In the education sector, Big Data can identify and improve teaching strategies to help students succeed academically. Big Data might also be used to measure teacher performance and ensure a positive learning experience for students. Teachers can be measured based on a range of variables such as subject matter expertise, student engagement, student performance, classroom demographics, and more.
In addition, the US Department of Education’s Office of Educational Technology is experimenting with Big Data analytics to prevent students from slipping through the cracks while learning online. The agency is using click patterns to detect boredom.

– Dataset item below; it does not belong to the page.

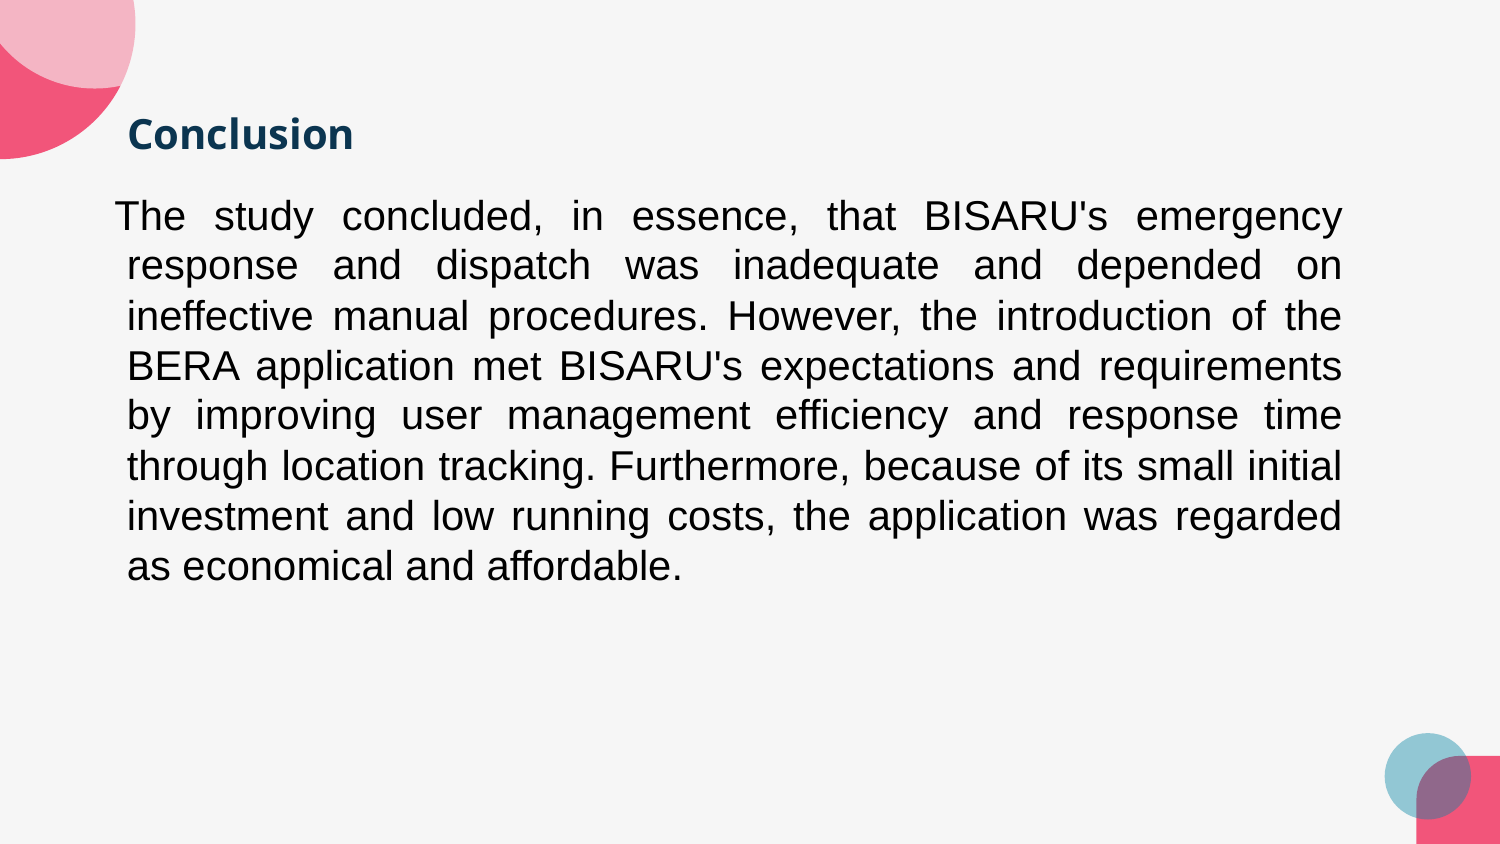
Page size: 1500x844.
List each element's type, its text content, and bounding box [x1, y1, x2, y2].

Higher education institutions are also increasingly experimenting—with systems that track things like when students log into an online learning portal, how much time they spend on different pages, and how they progress through their coursework. Given that most education happens online now due to the pandemic, we’ll likely learn a lot more about how people learn as more data becomes available. Long-term, this may lead to advances in personalized, adaptive learning experiences.
For social media marketers, Big Data analytics is key in tracking campaign performance, researching competitors, and learning what makes their audience tick. Marketers can take that information and create audience segments, and then create personalized content that speaks to their unique needs—allowing them to anticipate needs and exceed expectations. It also allows marketers to test campaigns before launching, analyze test results, and make changes on the fly—potentially saving significant amounts of money on ad spend.
Big Data also helps marketers gauge brand sentiment, identify what types of content are most effective for engaging customers, and which platforms their audiences prefer. Additionally, Big Data analytics applications give social media marketers a big-picture understanding of what works and what doesn’t, and it allows them to incorporate those insights into future campaigns.
Ultimately, it’s clear that we’re well past the “Big Data hype cycle.” Companies now can track and analyze business data in real-time and at-scale—a capability that unlocks a long list of benefits, from faster innovation cycles and quick decision-making to better customer experiences and more efficient production lines.
Those still wondering whether Big Data analytics fits into their business strategy are losing ground fast, as early adopters continue to refine and evolve how they capture, access, and manage their ever-expanding data sets.